В шесть часов мы сделали привал на овеваемой ветром с моря красивой горной вершине; отсюда открывался вид на живописную долину, где некогда обитали иные из тех предприимчивых древних финикийцев, о которых мы столько читали; вокруг нас — бывшие владения Хирама, царя Тирского, который доставлял кедры с этих Ливанских гор для храма, воздвигаемого царем Соломоном.

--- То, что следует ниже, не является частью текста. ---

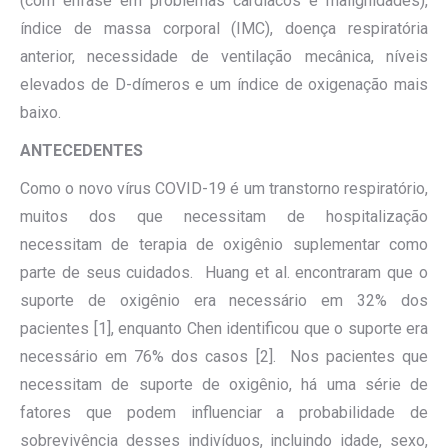
(com ênfase em problemas cardíacos e malignidades),
índice de massa corporal (IMC), doença respiratória
anterior, necessidade de ventilação mecânica, níveis
elevados de D-dímeros e um índice de oxigenação mais
baixo.
ANTECEDENTES
Como o novo vírus COVID-19 é um transtorno respiratório,
muitos dos que necessitam de hospitalização
necessitam de terapia de oxigênio suplementar como
parte de seus cuidados. Huang et al. encontraram que o
suporte de oxigênio era necessário em 32% dos
pacientes [1], enquanto Chen identificou que o suporte era
necessário em 76% dos casos [2]. Nos pacientes que
necessitam de suporte de oxigênio, há uma série de
fatores que podem influenciar a probabilidade de
sobrevivência desses indivíduos, incluindo idade, sexo,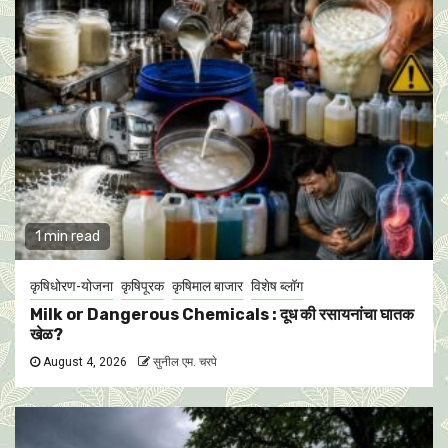
1 min read
कृषिधोरण-योजना
कृषिपूरक
कृषिमाल बाजार
विशेष ब्लॉग
Milk or Dangerous Chemicals : दूध की रसायनांचा घातक
खेळ?
August 4, 2026
सुनील एम. चरपे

Вскоре после шести часов прибыл и наш обоз. Я видел его впервые, и у меня были все основания прийти в изумление: у нас оказалось девятнадцать слуг и двадцать шесть вьючных мулов. Внушительный караван! И выглядел он внушительно, когда, извиваясь, пробирался меж скал. Понять невозможно, чего ради для восьми человек понадобилось такое снаряжение? Некоторое время я с недоумением смотрел на все это, но скоро затосковал по дымящимся бобам с салом, аппетитно поданным в жестяной миске. На своем веку я много раз ночевал под открытым небом и поэтому прекрасно знал, чего можно ждать. Ни на кого не надеясь, я расседлал лошадь и вымыл, как умел, ее выпирающие ребра и костлявую спину, а покончив с этим, оглянулся и не поверил своим глазам — здесь уже раскинулись пять величественных круглых шатров! Внутри они были богато убраны голубыми, золотистыми и алыми шелками! Я онемел. Потом слуги принесли восемь железных кроватей, поставили их в шатры и на каждую положили мягкие тюфяки, подушки, хорошие одеяла и по две белоснежные простыни. Вслед за этим вокруг центрального шеста, поддерживающего шатер, пристроили стол и на нем разместили оловянные кувшины, тазы, мыло и сияющие белизной полотенца — каждому отдельный набор; нам показали удобные карманы на внутренних стенах, пояснив, что мы можем положить туда всякую мелочь, а если нам понадобятся булавки или иголки, они понатыканы тут же. И в довершение всего по полу был раскинут ковер! «Если это называется ночевкой под открытым небом, — сказал я, — прекрасно, но я ни к чему такому не привык. Мои личные запасы совершенно обесценены».
<>
Стемнело, и слуги поставили на столы свечи, да не какие-нибудь, а в новеньких блестящих бронзовых подсвечниках. Вскоре зазвенел колокольчик — самый настоящий, — и нас пригласили в «салон». Сперва я подумал, что по крайней мере один шатер у нас лишний, но теперь и ему нашлось применение: это, оказывается, столовая. Как и все прочие шатры, он был так высок, что тут могло бы поселиться семейство жирафов, внутри все так и сверкало и радовало глаз ярким убранством. Не шатер, а жемчужина! Стол на восемь персон, восемь парусиновых стульев, скатерть и салфетки такие тонкие и белоснежные, что рядом с ними те, к которым мы привыкли на нашем пароходе, покраснели бы со стыда; ножи, вилки, глубокие и мелкие тарелки — все в лучшем вкусе. Чудеса да и только! И это у них называется ночлег под открытым небом. Статные молодцы в широких шальварах и тюрбанах подали нам на обед жареного барашка, жареную курицу, жареного гуся, картофель, хлеб, чай, пудинг, яблоки и восхитительный виноград; яства были приготовлены превосходно, таких мы давно не едали, и давно не приходилось нам сидеть за таким красиво сервированным столом, украшенным среди многого другого большими мельхиоровыми подсвечниками. И однако наш учтивый Авраам вошел, низко кланяясь, и просил прощения, если что не так, — ведь снарядиться в такой далекий путь дело сложное, за всем не углядишь; но впредь он постарается, чтобы все было лучше.
Уже полночь, а в шесть утра мы снимаемся с лагеря.
У них это называется ночевать под открытым небом! При таких условиях паломничество в Святую Землю — истинное удовольствие.